**TASK TO CARRY OUT:** Pictures excluded, retype the lines from the one containing "Identify the document" through the last line of the data below, both included.

**GIVEN RECORDS:**
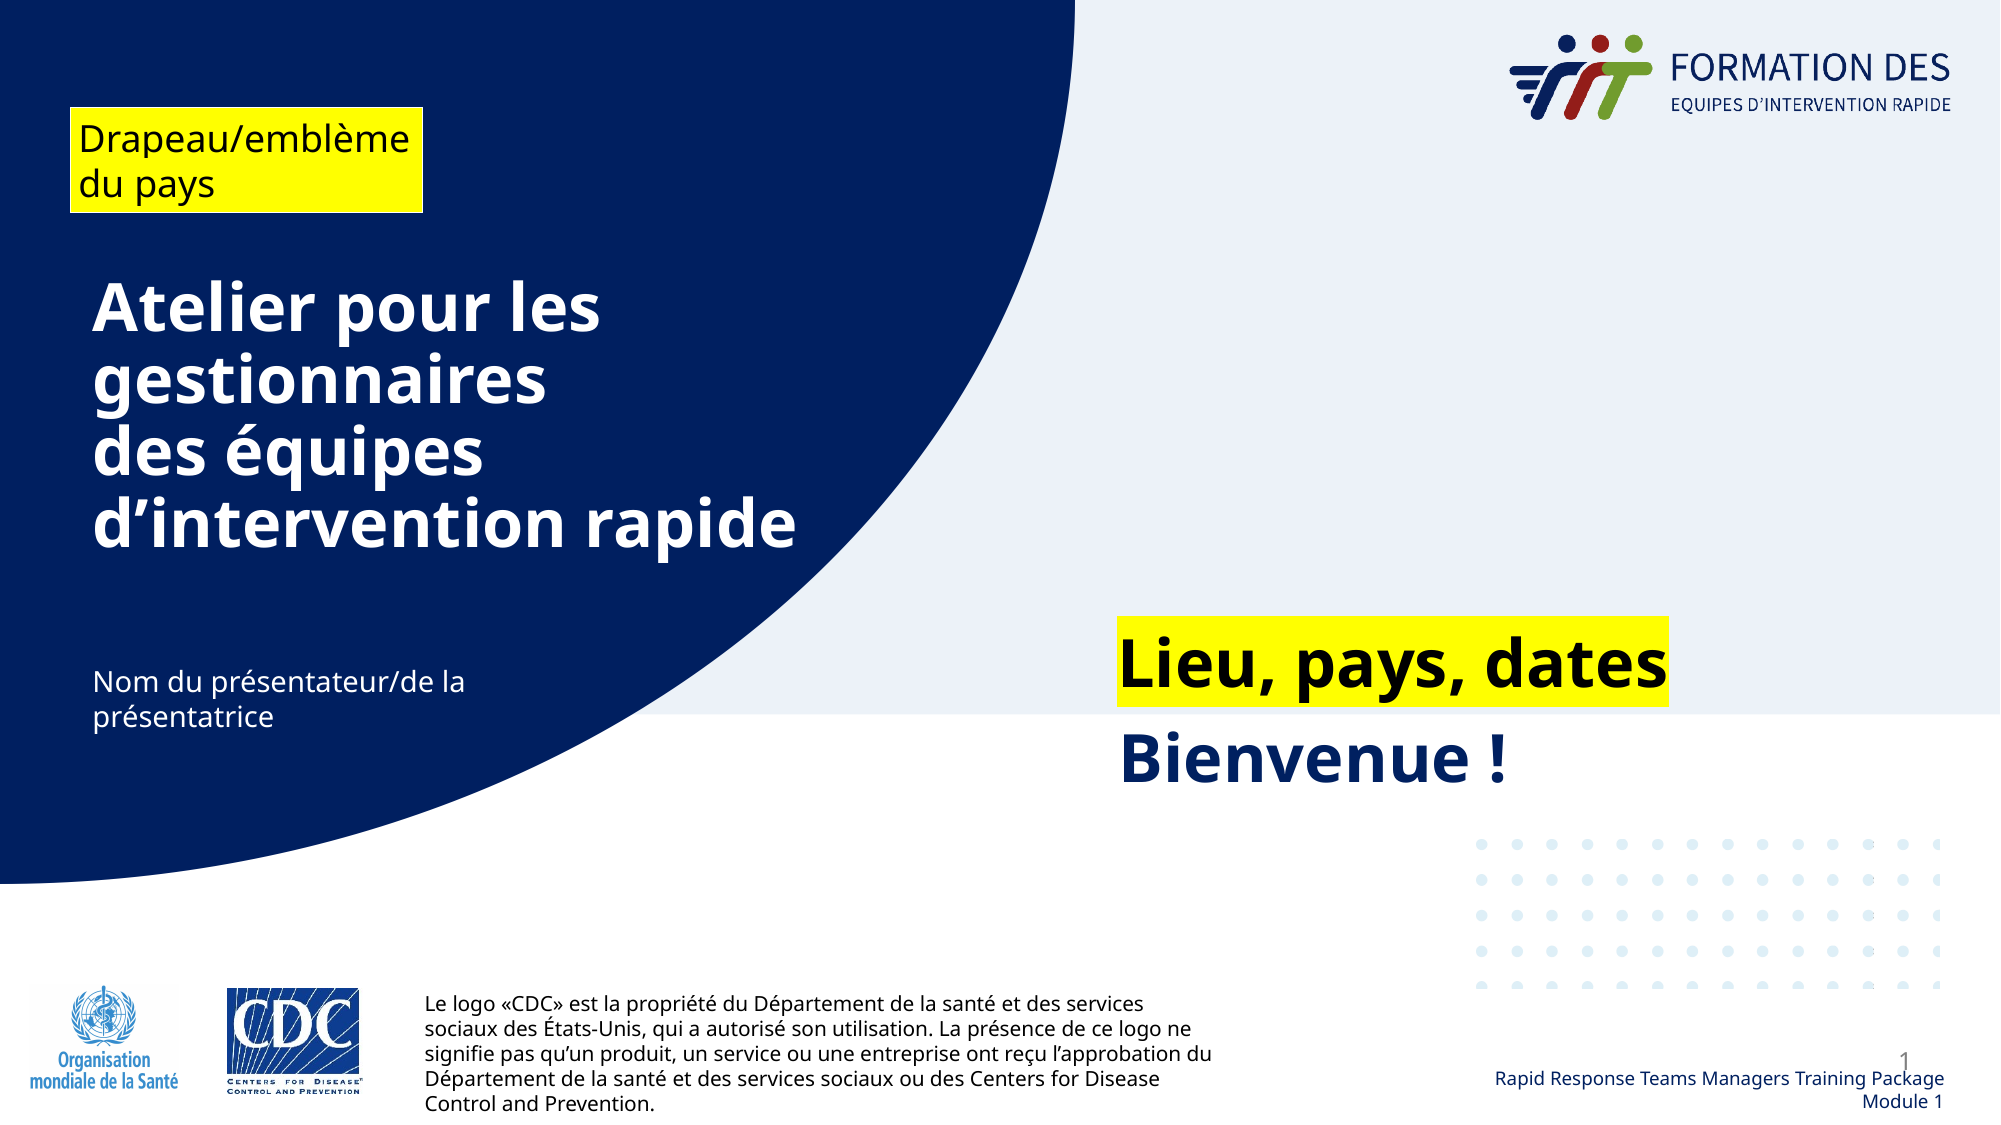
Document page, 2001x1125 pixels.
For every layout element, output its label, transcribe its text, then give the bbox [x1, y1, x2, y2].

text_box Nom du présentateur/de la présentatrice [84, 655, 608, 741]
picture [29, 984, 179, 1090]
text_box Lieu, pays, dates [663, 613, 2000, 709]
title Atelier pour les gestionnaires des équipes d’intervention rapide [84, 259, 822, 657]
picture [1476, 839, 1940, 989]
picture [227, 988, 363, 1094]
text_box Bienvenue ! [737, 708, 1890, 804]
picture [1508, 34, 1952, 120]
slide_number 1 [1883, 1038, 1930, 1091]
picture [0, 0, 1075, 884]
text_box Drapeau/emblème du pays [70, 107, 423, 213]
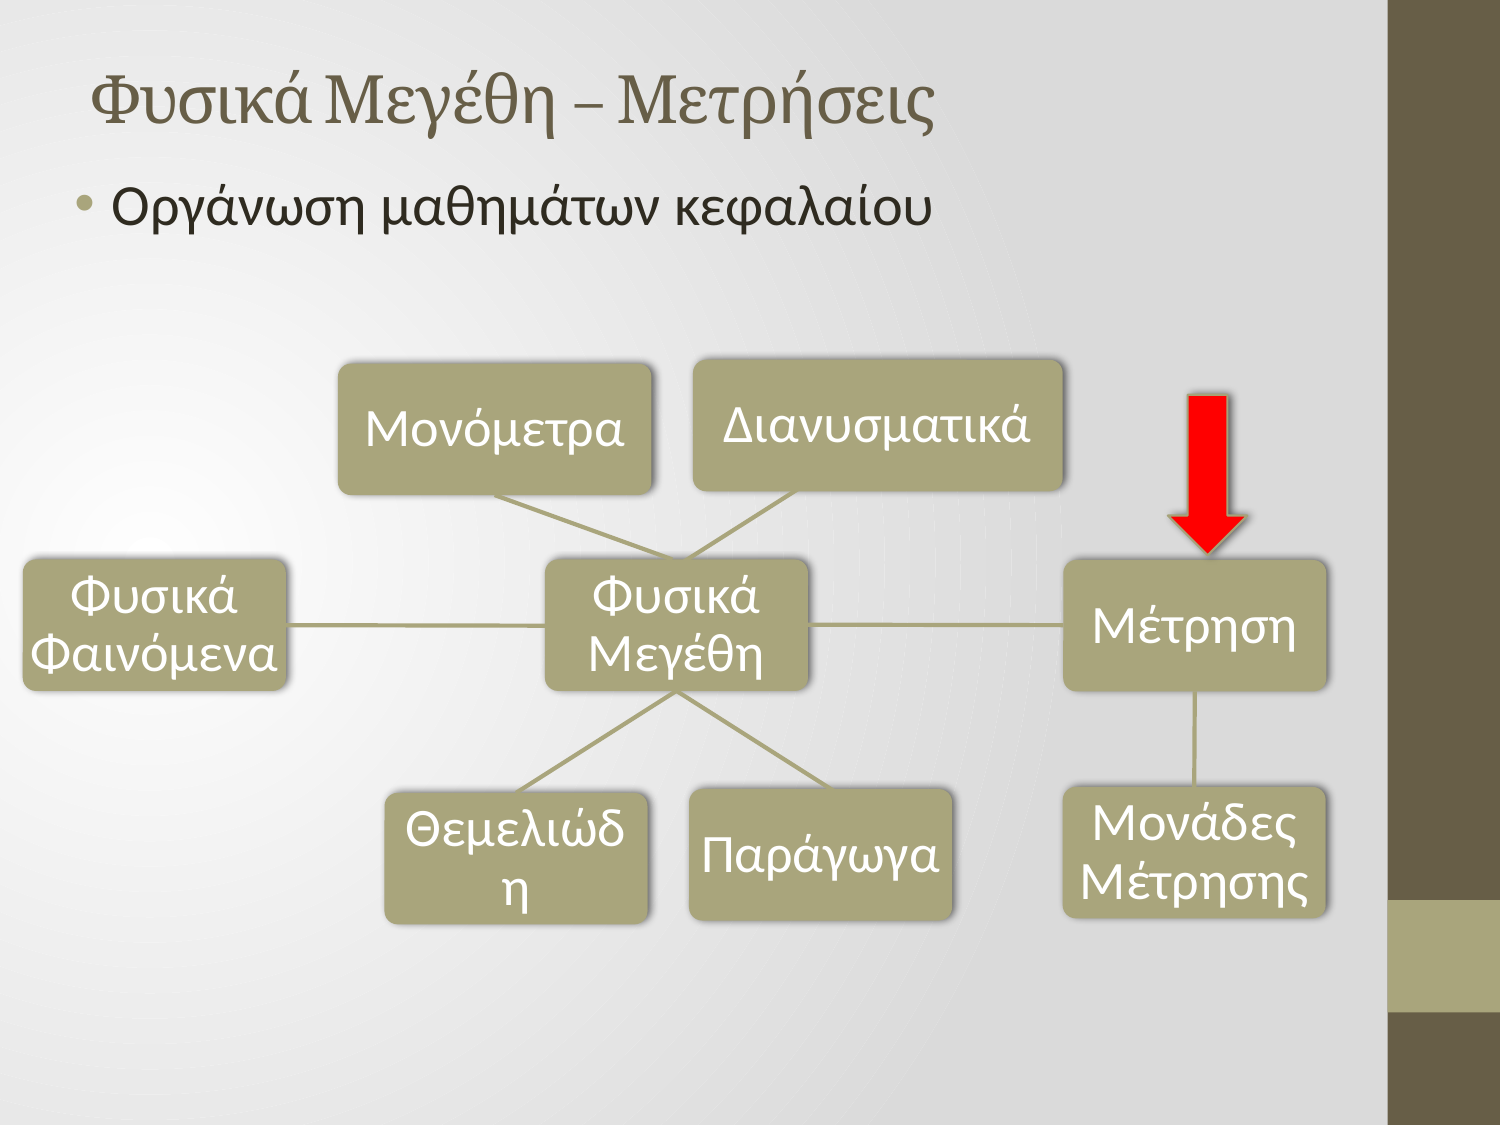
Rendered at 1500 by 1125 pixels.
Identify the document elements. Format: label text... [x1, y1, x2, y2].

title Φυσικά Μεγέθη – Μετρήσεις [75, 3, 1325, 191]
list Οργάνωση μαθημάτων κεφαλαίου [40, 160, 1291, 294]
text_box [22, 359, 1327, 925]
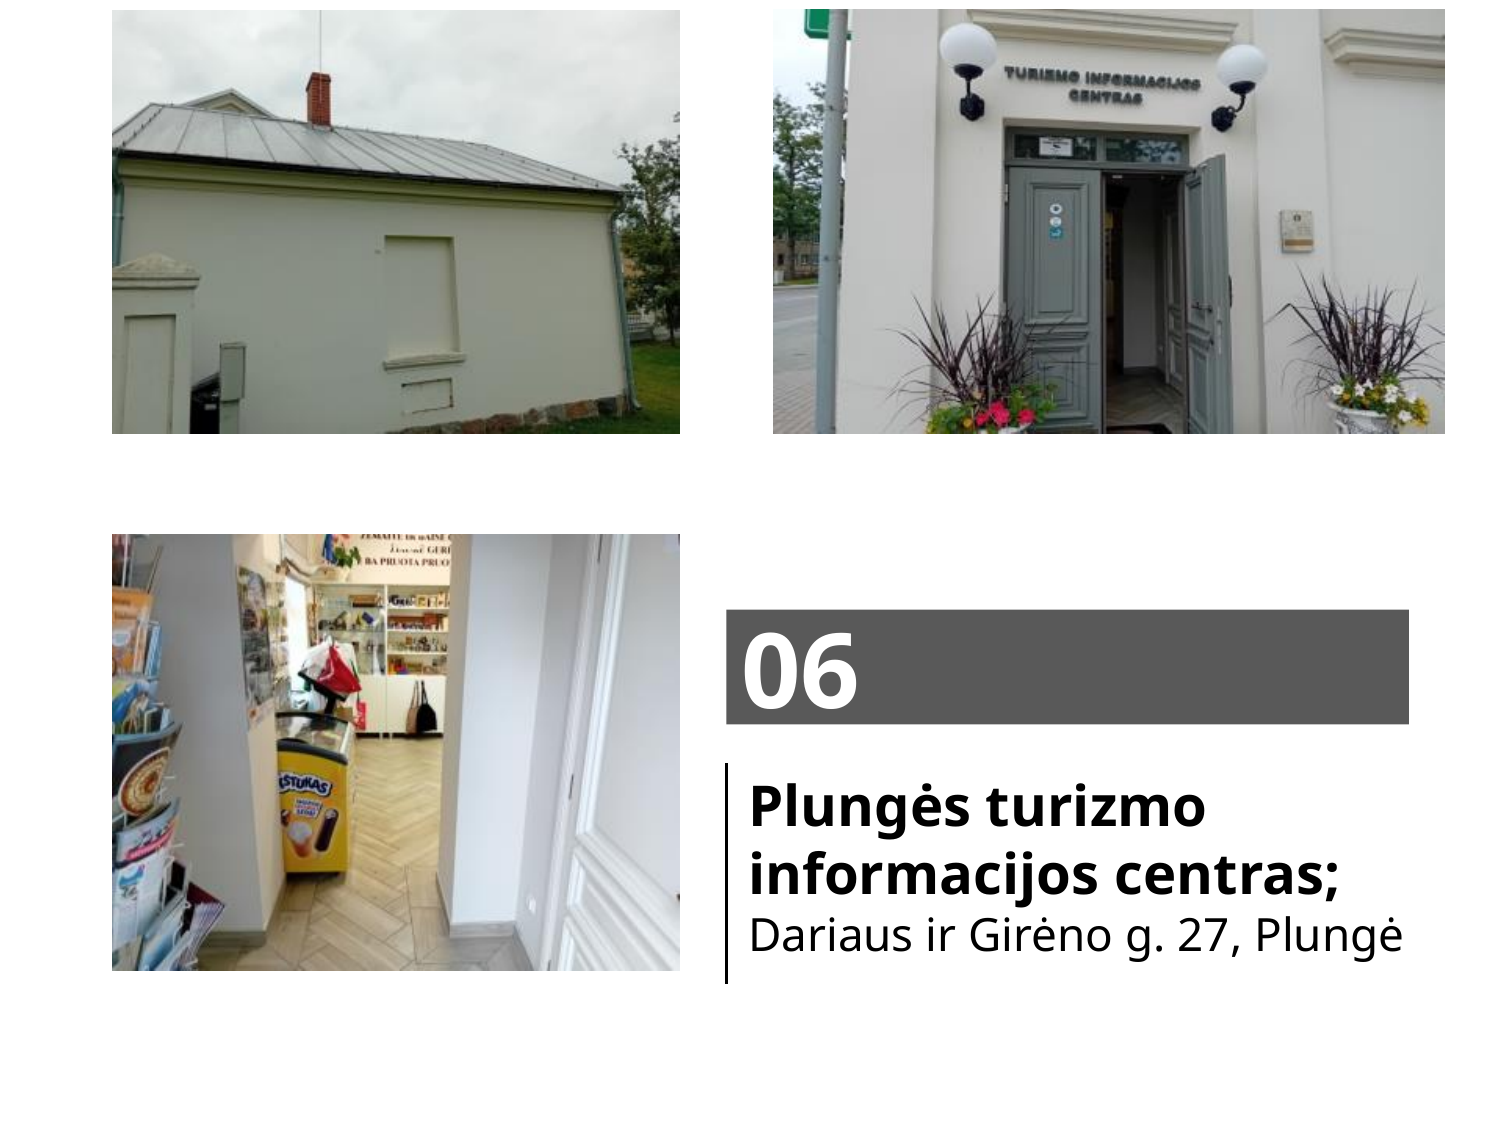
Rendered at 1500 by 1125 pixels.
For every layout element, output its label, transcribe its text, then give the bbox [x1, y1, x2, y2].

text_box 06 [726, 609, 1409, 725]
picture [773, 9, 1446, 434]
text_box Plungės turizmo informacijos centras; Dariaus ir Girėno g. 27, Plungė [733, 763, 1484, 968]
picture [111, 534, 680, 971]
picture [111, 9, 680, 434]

**PROBLEM SOLUTION:**
Identify the document elements. Format: label text... [x1, y1, x2, y2].

title Φυσικά Μεγέθη – Μετρήσεις [75, 3, 1325, 191]
list Οργάνωση μαθημάτων κεφαλαίου [40, 160, 1291, 294]
text_box [22, 359, 1327, 925]
Rendered at 1500 by 1125 pixels.
For every layout element, output its label, transcribe its text, then give the bbox [x1, y1, x2, y2].

text_box 06 [726, 609, 1409, 725]
picture [773, 9, 1446, 434]
text_box Plungės turizmo informacijos centras; Dariaus ir Girėno g. 27, Plungė [733, 763, 1484, 968]
picture [111, 534, 680, 971]
picture [111, 9, 680, 434]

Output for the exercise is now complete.